As the founder of suprematism, a type of abstract art that was defined by geometric forms and a controlled use of colour, Malevich went on to inform the many artists who followed him in both Europe and Russia. Despite the use of geometric shapes in both suprematism and constructivism, Malevich believed his style of art served neither political nor religious agendas, and that it only existed in relation to itself. He also painted The Black Square, the highest selling piece of Russian art to date. Conceptually groundbreaking, the artwork represents Malevich’s intent to ditch reality entirely and to create a world made from shape and form.
A celebrated surrealist, Tchelitchew was a visual artist, as well as a set and costume designer. He is best known for his surrealist portraits and anatomical studies. Born into aristocracy, he and his family were forced to flee Russia during the revolution. He landed in Europe, living in Berlin, Paris and London, before resettling in America. He lived through two World Wars as well as the Soviet upheaval, and so his works were often dark and eerie and reflected the horrors he saw people inflict on one another.
Malevich’s apprentice and a key figure in the Russian avante-garde and constructivism, Lissitzky’s primarily worked in design and architecture. His work was deeply connected to the USSR’s political climate and he designed many of the USSR’s WWII propaganda posters. His work in graphics – his use of geometry and minimalism – would influence much of the 20th-century design thereafter. Along with Man Ray, he was one of the first artists to progress the use of photographs. He worked and taught in Europe and Moscow.
One of the artists credited for pioneering constructivism, Rodchenko was a committed communist and an ardent supporter of the Russian Revolution. He started off as a fairly conventional artist, however, he became inspired by the artists around him who were already experimenting with form and concept. He abandoned painting altogether – declaring it dead – to focus on artistic function and form. He began to play with geometry and sculptural, 3-D works, eventually embracing photography.
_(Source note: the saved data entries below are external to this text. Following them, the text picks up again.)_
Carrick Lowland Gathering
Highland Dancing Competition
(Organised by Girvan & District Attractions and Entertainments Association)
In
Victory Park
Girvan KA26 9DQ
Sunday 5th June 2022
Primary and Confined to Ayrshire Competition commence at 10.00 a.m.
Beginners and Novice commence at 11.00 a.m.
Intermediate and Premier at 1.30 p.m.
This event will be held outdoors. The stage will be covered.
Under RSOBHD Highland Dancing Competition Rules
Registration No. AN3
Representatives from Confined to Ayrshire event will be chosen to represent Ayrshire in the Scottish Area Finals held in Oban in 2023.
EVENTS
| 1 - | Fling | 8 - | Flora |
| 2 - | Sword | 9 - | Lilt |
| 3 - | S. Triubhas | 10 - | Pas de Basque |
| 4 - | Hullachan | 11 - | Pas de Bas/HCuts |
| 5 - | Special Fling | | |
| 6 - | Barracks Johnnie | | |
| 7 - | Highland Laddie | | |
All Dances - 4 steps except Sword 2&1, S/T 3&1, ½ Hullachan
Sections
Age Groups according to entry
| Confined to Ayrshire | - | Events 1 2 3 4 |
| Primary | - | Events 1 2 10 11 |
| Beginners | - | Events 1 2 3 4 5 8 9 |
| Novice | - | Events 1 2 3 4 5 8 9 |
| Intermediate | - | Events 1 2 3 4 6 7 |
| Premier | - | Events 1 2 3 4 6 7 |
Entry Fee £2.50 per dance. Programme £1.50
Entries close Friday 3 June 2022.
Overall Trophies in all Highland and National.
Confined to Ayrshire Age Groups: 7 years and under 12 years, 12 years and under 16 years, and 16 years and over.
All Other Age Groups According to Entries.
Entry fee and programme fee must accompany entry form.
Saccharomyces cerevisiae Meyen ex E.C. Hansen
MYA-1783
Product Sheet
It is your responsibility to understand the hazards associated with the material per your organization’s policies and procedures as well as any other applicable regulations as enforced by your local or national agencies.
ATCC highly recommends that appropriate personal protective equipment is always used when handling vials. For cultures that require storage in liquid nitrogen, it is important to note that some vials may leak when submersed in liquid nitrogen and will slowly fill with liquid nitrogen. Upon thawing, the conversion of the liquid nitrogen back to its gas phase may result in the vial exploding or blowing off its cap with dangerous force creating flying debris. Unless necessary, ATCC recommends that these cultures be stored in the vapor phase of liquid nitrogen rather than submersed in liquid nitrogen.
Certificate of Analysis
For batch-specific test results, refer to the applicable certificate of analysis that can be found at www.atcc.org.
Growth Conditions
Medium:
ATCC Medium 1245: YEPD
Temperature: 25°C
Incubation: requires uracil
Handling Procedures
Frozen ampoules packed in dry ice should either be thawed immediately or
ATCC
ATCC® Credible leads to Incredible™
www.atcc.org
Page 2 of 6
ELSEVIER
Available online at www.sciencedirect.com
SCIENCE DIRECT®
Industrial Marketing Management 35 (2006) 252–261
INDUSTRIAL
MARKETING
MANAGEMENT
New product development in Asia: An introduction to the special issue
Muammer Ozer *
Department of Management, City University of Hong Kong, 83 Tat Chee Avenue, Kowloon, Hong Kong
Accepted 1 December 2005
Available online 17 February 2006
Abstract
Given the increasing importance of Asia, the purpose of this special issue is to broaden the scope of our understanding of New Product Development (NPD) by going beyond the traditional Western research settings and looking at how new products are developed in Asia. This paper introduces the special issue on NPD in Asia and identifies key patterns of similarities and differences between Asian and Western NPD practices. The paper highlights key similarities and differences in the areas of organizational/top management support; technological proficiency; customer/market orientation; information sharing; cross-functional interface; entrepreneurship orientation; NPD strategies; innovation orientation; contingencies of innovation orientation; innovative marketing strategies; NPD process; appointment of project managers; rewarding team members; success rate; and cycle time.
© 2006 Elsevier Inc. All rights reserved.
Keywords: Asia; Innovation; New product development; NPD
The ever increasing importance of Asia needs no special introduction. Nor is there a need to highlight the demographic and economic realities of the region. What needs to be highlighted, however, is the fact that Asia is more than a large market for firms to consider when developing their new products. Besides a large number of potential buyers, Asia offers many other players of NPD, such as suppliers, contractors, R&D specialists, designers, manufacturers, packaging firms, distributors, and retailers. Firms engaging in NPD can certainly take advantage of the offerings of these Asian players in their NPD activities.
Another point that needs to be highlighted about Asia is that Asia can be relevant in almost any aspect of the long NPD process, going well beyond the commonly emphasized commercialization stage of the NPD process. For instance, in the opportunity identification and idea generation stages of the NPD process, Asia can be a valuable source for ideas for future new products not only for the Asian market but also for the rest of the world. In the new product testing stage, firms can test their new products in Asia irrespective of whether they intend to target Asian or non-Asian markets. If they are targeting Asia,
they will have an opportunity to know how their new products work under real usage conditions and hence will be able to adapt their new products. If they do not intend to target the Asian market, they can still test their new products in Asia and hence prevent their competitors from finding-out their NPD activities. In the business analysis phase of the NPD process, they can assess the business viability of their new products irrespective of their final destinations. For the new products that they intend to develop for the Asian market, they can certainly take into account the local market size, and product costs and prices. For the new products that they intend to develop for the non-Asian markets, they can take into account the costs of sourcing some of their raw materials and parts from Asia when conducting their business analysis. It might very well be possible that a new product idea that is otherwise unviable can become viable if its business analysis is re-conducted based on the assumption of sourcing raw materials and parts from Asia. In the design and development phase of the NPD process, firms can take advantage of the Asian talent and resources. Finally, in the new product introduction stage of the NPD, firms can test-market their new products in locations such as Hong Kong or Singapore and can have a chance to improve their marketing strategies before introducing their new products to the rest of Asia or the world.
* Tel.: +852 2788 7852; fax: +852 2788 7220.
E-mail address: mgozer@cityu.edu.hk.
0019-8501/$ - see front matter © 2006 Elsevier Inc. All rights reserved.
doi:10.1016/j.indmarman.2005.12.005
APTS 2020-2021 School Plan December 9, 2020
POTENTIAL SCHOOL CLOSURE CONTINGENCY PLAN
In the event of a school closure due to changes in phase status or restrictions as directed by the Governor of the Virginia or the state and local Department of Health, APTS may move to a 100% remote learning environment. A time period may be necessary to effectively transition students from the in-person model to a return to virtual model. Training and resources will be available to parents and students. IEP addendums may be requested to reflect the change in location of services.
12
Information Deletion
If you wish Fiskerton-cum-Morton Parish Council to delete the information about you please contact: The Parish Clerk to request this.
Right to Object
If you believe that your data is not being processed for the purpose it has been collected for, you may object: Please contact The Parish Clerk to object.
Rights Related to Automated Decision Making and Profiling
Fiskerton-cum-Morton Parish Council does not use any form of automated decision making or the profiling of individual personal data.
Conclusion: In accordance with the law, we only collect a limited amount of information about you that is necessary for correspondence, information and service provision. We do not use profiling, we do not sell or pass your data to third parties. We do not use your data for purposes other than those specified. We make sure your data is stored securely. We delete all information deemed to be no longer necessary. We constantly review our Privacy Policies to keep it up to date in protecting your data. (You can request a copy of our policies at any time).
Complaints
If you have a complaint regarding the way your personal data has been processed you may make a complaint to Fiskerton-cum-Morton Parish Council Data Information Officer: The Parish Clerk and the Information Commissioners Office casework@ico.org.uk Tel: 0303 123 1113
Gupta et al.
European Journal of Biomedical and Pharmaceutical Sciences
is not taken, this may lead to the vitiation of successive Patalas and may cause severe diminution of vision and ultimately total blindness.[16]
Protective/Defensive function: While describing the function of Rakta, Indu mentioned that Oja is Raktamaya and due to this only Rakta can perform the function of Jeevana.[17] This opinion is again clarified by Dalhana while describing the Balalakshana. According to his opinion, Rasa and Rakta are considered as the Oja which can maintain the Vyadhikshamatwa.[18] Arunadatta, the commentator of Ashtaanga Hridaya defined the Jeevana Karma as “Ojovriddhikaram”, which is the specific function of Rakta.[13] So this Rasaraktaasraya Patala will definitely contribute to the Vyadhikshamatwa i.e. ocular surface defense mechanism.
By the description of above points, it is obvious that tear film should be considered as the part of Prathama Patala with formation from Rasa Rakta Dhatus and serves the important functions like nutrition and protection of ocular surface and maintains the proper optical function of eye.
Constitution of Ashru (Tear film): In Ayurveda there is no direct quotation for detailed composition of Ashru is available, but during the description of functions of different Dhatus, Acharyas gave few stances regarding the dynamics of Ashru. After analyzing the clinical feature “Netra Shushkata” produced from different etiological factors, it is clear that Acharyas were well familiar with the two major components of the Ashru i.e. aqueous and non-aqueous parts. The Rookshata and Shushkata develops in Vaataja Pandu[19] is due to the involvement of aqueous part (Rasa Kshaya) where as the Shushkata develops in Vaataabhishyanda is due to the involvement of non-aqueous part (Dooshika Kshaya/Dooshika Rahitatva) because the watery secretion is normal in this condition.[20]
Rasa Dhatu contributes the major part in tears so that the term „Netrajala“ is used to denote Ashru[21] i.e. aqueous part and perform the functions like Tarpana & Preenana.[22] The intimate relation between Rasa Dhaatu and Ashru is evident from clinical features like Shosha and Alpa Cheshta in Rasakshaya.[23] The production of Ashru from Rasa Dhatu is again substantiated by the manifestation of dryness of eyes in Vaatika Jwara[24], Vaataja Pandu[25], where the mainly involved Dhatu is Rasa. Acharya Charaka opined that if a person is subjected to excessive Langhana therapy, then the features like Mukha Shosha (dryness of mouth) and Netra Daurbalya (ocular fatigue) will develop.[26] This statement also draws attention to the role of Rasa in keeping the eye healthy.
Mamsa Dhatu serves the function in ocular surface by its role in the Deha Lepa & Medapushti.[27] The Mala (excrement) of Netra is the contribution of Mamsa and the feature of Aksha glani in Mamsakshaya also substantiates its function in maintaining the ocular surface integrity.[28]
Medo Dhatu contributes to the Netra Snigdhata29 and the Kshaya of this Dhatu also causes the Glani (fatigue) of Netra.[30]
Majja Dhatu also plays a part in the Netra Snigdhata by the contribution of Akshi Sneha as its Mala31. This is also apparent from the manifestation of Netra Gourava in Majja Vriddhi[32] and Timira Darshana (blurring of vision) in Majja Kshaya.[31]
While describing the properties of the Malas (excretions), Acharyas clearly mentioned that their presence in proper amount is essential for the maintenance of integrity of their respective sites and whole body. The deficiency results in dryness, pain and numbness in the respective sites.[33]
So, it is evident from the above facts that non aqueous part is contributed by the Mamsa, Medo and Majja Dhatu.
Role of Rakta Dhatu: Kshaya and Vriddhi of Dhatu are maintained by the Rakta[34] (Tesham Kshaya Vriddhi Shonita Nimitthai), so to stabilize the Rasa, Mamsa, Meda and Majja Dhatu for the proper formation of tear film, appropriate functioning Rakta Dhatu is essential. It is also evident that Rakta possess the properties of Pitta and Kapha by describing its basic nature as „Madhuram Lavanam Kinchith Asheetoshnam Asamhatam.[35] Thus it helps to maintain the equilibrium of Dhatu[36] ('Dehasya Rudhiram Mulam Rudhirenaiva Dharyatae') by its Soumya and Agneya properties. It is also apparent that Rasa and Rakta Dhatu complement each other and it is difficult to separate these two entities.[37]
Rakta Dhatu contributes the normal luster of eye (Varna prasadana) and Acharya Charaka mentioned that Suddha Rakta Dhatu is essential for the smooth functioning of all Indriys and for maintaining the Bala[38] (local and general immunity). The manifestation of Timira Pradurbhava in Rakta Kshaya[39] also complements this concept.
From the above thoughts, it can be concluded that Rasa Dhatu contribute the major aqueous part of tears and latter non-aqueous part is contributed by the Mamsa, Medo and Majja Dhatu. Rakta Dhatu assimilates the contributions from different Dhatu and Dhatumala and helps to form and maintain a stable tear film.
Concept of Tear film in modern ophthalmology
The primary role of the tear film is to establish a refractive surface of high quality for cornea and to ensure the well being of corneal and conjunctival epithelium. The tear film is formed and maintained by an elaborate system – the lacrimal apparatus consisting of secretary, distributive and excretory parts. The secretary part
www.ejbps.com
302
Artist, designer, teacher and textile maker, Popova was an abstract artist who went on to significantly shape the Russian avante-garde, before her untimely death. She drew from many influences, especially Futurism, which she discovered on her travels and the geometric forms of cubism. Popova aligned herself with Malevich and his suprematism school of thought, and along with Rodchenko, was one of the founding artists of constructivism. During the Russian Revolution, she designed Red propaganda posters and textiles. Popova died at the peak of her career from scarlet fever, at just 35-years-old.
Replin is considered to be one of Russia’s greatest realists. He was one of the most prominent artists in Russia during the 19th century, when he was considered to be the Leo Tolstoy of visual arts. Most recently, his much-criticised and controversial painting of Ivan the Terrible was damaged by a drunk patron at a Moscow museum. It depicts the moment after the Tsar fatally struck his son and is wracked with anguish and despair. Acknowledged as Replin’s most intense painting, it has been said Ivan the Terrible’s eyes can drive a viewer to madness. The painting was banned from public display by Tsar Alexander III, making it the first painting subjected to censorship in the Empire.
Born in the region that is now Belarus, Chagall’s works were among the first that depicted a dream world, and he is recognised as one of the most eminent European modernists, despite wartime hardships and financial struggles. He moved to France to further his career, where he took inspiration from artists such as Chardin, Matisse and Van Gogh, and embraced the use of colour in his work. He returned to Russia during WWI, and remained there into the early days of the Soviet Union, where he went on to become a part of the avante-garde scene. After Soviet life proved to be too much of a struggle, he relocated back to Europe. After a period of time spent in the US while escaping the Holocaust, he eventually returned to France.